I'm not saying this is the case, but it certainly is possible as an explaination.
 
It either:
Clocked the same and has the same or very slightly higher IPC.
Clocked lower with higher IPC
Clocked higher than 4.7Ghz and holy cow where did AMD get these clocks from so early in its complete silicon?

Which is it do we think?

I'm going to say 4GHz base with all core boost enabled (~4.5GHz, but XFR disabled)

Bare in mind that Ryzen 1xxx ES chips were 3.00GHz for stability/platform testing, they have said 7nm was "better than expected"
 
Go look in the 9900k thread. Ive been running 5ghz for the past couple of weeks since Christmas If you want me to performance some additional testing for you just post in there.

But I doubt this request would be based on genuine interest more of an agenda that only you hold.
I think most people just want you to stop dismissing everything as false just because it conflicts with your rationale as to why the 9900K is so good. No-one is even doubting hiw good that 9900K is; its about getting you to accept that it likely is no longer as good as we once thought it was - tech moves on, and your 9900K effectively got shown up (big time) only 2 months after its launch and little more widespread availability.

We just want an answer to where you THINK the ES chip was clocked at, primarily so that we can then follow the logic of your thoughts. Whether you choose option a) b) or c) is moot, since each one branches off into a logical discussion. We'd be happy to have all three of you, but you'd have to promise to let go of that cognitive dissonance first.
 
Go look in the 9900k thread. Ive been running 5ghz for the past couple of weeks since Christmas If you want me to performance some additional testing for you just post in there.

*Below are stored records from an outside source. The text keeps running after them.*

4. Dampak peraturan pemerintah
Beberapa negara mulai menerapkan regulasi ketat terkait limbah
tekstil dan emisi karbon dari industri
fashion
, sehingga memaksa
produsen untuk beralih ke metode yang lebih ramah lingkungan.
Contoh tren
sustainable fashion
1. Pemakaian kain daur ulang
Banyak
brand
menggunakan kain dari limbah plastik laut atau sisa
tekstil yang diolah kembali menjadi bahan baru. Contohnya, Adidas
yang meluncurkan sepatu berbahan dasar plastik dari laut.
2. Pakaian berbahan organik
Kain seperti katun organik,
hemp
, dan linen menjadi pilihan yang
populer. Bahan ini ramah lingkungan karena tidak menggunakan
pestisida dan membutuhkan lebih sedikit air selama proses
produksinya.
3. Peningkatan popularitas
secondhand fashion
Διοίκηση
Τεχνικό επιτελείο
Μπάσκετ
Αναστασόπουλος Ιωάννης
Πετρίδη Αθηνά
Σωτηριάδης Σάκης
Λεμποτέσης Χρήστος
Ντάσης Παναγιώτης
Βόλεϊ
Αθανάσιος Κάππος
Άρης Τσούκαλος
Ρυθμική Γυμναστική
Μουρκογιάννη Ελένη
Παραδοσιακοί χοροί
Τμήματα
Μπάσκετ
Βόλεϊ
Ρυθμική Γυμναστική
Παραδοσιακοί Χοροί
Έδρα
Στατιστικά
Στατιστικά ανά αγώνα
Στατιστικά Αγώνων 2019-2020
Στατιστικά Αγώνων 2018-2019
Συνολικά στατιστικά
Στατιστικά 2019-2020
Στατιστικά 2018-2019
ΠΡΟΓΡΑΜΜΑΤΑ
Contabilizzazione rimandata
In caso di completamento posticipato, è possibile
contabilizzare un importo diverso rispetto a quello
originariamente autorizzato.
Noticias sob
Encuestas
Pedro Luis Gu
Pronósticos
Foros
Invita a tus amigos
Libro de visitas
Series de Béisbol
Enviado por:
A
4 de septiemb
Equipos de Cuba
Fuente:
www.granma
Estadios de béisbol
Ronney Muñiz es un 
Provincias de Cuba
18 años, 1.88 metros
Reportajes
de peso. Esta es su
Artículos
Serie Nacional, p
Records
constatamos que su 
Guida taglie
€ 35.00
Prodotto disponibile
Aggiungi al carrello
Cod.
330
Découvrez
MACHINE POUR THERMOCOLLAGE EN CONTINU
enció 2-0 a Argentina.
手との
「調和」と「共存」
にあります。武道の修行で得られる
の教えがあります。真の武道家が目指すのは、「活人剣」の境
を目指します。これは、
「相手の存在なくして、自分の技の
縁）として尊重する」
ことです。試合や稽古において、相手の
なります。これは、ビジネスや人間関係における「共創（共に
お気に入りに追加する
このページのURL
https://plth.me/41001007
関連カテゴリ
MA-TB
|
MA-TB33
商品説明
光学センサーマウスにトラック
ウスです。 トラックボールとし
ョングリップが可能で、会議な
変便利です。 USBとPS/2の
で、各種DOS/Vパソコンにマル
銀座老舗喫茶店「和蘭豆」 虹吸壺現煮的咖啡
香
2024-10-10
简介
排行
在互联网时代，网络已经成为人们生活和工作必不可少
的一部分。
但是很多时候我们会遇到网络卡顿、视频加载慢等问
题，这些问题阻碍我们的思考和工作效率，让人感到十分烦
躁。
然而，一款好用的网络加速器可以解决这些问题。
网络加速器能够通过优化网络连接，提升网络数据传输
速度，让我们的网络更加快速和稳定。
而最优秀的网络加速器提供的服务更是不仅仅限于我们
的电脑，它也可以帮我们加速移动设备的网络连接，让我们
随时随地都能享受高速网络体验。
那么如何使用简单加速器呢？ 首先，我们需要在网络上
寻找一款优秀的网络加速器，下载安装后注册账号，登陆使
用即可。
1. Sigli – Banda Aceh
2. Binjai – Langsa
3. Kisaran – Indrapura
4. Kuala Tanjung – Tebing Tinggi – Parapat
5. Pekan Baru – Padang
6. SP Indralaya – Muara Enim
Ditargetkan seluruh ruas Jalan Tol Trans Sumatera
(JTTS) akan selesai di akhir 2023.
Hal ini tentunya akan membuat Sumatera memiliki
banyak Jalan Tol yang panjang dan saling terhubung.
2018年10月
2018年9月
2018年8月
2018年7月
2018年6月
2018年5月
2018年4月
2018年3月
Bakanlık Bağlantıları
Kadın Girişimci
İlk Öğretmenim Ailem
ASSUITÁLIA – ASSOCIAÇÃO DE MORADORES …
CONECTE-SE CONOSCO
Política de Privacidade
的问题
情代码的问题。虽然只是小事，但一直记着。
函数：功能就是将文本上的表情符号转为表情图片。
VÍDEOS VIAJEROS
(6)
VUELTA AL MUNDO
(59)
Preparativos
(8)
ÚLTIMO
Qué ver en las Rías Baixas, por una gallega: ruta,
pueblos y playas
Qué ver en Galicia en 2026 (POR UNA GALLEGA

But I doubt this request would be based on genuine interest more of an agenda that only you hold.

Bump your uncore to 4.7 and see how that impacts your cinebench score. I posted mine in that thread a while back and were much higher at 5ghz. Shouldn’t be that much difference.
 
Slightly yes, the 2700X at 4.6Ghz would score the same as the 9900K does at 4.7Ghz.

I think that Ryzen 3000 was running at 4.3Ghz to achieve 2057 and final clocks will be 4.5Ghz all core, so a combination of higher IPC and higher clocks, i just can't see it running at 4.7Ghz out of the box.